I'd like to use a defaulted three-way comparison operator in a recursive data structure, like this:
struct MyStruct {
int i;
std::vector<MyStruct> v;
std::partial_ordering operator<=>(const MyStruct &a) const = default;
};
// Fails: can't infer comparison result type
static_assert(std::same_as<std::compare_three_way_result_t<MyStruct>,
std::partial_ordering>);
Unfortunately, there seems to be a circular dependency, because the defaulted <=>
operator depends on the comparison categories of integer comparison and std::vector, while the vector comparison category depends on the comparison category if its value_type
, namely MyStruct
. The fact that I've explicitly declared the comparison type to be std::partial_ordering
doesn't seem to help, even though it should. In particular, it does work if I implement the function by hand:
struct MyStruct {
int i;
std::vector<MyStruct> v;
std::partial_ordering operator<=>(const MyStruct &other) const {
if (auto r = i <=> other.i; r != 0)
return r;
return v <=> other.v;
}
};
// OK
static_assert(std::same_as<std::compare_three_way_result_t<MyStruct>,
std::partial_ordering>);
My questions:
Is there any way to short-circuit this problem?
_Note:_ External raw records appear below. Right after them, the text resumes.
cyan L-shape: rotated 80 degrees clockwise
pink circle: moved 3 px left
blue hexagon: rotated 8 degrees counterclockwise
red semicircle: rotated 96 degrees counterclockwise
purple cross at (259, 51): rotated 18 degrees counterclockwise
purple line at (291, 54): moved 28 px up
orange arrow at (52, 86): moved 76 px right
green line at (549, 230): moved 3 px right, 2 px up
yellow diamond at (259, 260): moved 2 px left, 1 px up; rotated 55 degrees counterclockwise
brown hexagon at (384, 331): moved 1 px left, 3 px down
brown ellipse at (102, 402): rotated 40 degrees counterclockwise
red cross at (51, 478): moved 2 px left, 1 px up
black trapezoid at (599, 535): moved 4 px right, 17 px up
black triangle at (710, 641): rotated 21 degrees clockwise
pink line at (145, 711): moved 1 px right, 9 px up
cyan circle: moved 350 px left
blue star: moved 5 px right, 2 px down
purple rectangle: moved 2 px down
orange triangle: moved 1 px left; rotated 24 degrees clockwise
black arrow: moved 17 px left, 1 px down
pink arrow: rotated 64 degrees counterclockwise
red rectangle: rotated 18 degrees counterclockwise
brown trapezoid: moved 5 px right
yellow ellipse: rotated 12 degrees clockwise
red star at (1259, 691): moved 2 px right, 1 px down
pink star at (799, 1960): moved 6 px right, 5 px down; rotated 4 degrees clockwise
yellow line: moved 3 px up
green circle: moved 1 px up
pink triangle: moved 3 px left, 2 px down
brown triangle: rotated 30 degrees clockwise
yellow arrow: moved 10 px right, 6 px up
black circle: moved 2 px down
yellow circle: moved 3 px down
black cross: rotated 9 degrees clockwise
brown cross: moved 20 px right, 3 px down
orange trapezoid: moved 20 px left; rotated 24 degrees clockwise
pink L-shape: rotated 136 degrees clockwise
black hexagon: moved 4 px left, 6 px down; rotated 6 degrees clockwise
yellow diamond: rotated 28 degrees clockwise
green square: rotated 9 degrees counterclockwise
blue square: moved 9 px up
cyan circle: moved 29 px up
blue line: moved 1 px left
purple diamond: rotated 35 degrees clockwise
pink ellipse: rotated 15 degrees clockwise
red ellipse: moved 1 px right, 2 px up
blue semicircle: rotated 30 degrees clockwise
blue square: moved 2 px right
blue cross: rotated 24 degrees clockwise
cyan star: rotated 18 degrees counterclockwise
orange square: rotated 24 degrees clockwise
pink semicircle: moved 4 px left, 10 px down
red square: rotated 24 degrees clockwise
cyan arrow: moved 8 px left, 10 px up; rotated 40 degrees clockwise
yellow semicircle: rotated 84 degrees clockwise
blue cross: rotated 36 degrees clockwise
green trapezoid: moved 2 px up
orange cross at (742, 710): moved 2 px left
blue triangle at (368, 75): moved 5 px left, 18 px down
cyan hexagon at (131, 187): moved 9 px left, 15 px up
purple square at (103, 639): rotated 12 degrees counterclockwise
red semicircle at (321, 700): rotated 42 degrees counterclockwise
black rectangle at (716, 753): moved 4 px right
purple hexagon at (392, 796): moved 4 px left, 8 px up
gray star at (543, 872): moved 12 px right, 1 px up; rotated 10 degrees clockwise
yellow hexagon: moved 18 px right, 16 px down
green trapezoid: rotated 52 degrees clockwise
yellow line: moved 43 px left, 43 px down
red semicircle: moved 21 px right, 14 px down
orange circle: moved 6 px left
The spec prohibits overloading std::compare_three_way_result, but is there some other way to affect vector
or std::lexicographical_compare_three_way
?
Is there any way, using concepts or requires clauses, to detect an incomplete type? As an alternative, I could design my own vector-like container class that just defaults to std::partial_ordering
when the type is incomplete.
If you indeed specify std::partial_ordering
yourself (i.e. without auto
), then you can define the comparison operator outside the class as an inline function. At that point, the class is complete.
struct MyStruct {
int i;
std::vector<MyStruct> v;
std::partial_ordering operator<=>(const MyStruct &) const;
};
inline std::partial_ordering MyStruct::operator<=>(const MyStruct &) const = default;
I'm not sure your original code really is ill-formed either come to think of it (meaning = default;
in the member specification is a complete class context already), unless there's a standard defect I missed.